How? Through testing, through customer interviews, through reading support logs or search queries, through reading reviews. It can be as impersonal or as personal as you have the time, energy & opportunity for.
Listening goes beyond identifying buying trends.
We’re taught to do active listening in real conversations, and you should do the same thing with your customers.
Create opportunities for them to tell you who they are and what they care about. Again, they’ll be telling you with actions not with words, but you have to give them that opportunity and you have to be listening.
If someone visits your FAQ page, guess what: they have a question.
If someone reads a blog about your carbon footprint or sustainability practices then they likely care about sustainability.
And knowing this will help you evolve your marketing efforts into opportunities to talk to them about the things that matter to them. These are chances for you to build the relationship. These are chances for you to leverage behaviorally-triggered automations to ensure they are getting the answer they need, to ensure they are fully understanding all you do to be a sustainable brand, etc., etc.

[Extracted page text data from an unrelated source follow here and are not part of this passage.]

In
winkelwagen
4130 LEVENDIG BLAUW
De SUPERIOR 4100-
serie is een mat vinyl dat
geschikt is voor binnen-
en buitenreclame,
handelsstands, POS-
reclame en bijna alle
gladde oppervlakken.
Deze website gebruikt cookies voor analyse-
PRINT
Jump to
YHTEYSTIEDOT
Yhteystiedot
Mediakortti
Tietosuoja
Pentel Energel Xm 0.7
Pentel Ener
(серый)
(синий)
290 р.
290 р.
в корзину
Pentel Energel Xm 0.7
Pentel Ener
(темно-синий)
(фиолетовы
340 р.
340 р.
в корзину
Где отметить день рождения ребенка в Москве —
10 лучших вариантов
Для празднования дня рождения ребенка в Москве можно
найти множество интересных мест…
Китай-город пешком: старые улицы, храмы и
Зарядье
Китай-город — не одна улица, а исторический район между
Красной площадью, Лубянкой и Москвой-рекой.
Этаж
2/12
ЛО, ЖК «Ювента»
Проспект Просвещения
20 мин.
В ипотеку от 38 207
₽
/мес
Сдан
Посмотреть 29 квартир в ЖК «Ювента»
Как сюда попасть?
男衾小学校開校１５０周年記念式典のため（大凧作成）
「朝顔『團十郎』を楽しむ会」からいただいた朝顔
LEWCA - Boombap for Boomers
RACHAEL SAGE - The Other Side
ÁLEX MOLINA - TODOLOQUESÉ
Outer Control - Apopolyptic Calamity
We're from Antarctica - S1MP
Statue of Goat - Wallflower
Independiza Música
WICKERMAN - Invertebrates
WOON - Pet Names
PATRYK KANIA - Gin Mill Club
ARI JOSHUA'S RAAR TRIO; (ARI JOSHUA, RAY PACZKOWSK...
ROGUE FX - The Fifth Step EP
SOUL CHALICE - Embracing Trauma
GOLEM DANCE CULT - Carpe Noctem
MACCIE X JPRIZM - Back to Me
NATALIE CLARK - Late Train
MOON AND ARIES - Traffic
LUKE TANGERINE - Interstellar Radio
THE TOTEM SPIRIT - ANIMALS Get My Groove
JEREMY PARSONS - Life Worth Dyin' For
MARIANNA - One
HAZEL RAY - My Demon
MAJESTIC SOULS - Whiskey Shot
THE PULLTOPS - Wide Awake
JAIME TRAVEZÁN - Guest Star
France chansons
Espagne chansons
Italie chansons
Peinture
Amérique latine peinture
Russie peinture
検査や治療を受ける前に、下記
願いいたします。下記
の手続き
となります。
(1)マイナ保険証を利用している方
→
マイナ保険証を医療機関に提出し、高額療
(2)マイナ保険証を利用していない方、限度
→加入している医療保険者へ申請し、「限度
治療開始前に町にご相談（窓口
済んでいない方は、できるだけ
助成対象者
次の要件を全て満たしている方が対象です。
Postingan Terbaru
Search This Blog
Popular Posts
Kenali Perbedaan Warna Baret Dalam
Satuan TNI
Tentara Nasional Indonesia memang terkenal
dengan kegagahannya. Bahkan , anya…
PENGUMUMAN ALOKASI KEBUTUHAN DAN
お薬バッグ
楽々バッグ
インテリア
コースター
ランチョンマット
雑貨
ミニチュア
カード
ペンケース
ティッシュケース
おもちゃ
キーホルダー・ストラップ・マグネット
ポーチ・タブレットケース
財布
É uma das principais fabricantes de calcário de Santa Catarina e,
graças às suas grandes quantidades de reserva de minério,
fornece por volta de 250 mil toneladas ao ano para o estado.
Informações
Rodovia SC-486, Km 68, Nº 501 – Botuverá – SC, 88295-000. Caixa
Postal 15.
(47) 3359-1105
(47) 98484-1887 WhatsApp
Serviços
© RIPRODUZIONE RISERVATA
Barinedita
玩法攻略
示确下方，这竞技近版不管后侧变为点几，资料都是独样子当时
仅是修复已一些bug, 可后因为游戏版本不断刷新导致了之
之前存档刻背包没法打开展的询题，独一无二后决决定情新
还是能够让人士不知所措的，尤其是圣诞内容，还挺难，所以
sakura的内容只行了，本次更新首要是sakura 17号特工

Now, the reason that CRM is traditionally used in sales organizations is because it allows you to have a one-to-one relationship at a scalable level.
For eCRM, we aren’t really getting down to a one-to-one level, but it will feel like that to the customer. They will feel heard. They will feel understood.
While eCRM isn’t truly one-to-one, we’re able to scale customer relationship management because people follow consistent trends. Whether it's by interest, persona, or by RFM quartile, people behave in similar ways.
So the value of eCRM isn’t in trying to get to a one-to-one relationship and dialogue with every individual customer, but rather in better understanding some customers so you can best serve them and all the other customers like them.
The key part that takes this approach beyond email marketing is that with a CRM approach, you are considering many more touch points (and data sources) than just your email platform.
You’re combining data from your website, your email marketing, your loyalty program, customer service, and your other sales & marketing channels.
Whether you’re using a customer data platform (CDP) or not, you can start to bring in a lot more data points to understand where people are in their buyer’s journey & to understand how you can best serve them and communicate with them.
Oftentimes we find that you don’t actually need a formal CRM platform.
A lot of our clients are on Shopify or Shopify Plus, and effectively use Klaviyo as their CRM. These two platforms work in amazing ways together, and Klaviyo has a ton of integrations that allow it to serve as a tremendous eCRM platform.
Klaviyo is able to fill this role because of its open API, so you can pipe in profile properties & event data to someone’s profile, and then create custom-triggered automations based on those properties/events. These automations can be emails, SMS or push notifications. It also passes info to other key platforms like Shopify, Attentive, or Facebook Ads Manager.
The more touch points you can leverage, the more you can fuel this CRM approach. Maybe you use HelpScout for a customer service platform. Well that integrates with Klaviyo, so you can trigger an automation to fire anytime someone opens up a help ticket. Or maybe you trigger it 48 hours afterwards to follow up and make sure that their problem was taken care of.
The bottom line is that CRM scales by increasing the data points and channels you can connect together, and increasing your ability to build a cohesive marketing approach across these channels like email, SMS or push notifications.
It scales by thinking through inflection points and automating messages around them.
And this scales by allowing you to better segment and personalize your marketing messages to your customers.
All of this is possible through deliberately thinking through data capture, analysis and platform integration. With this CRM approach, you will be able to build remarkable experiences for your customers, foster meaningful relationships between them and your brand, and grow your bottom line.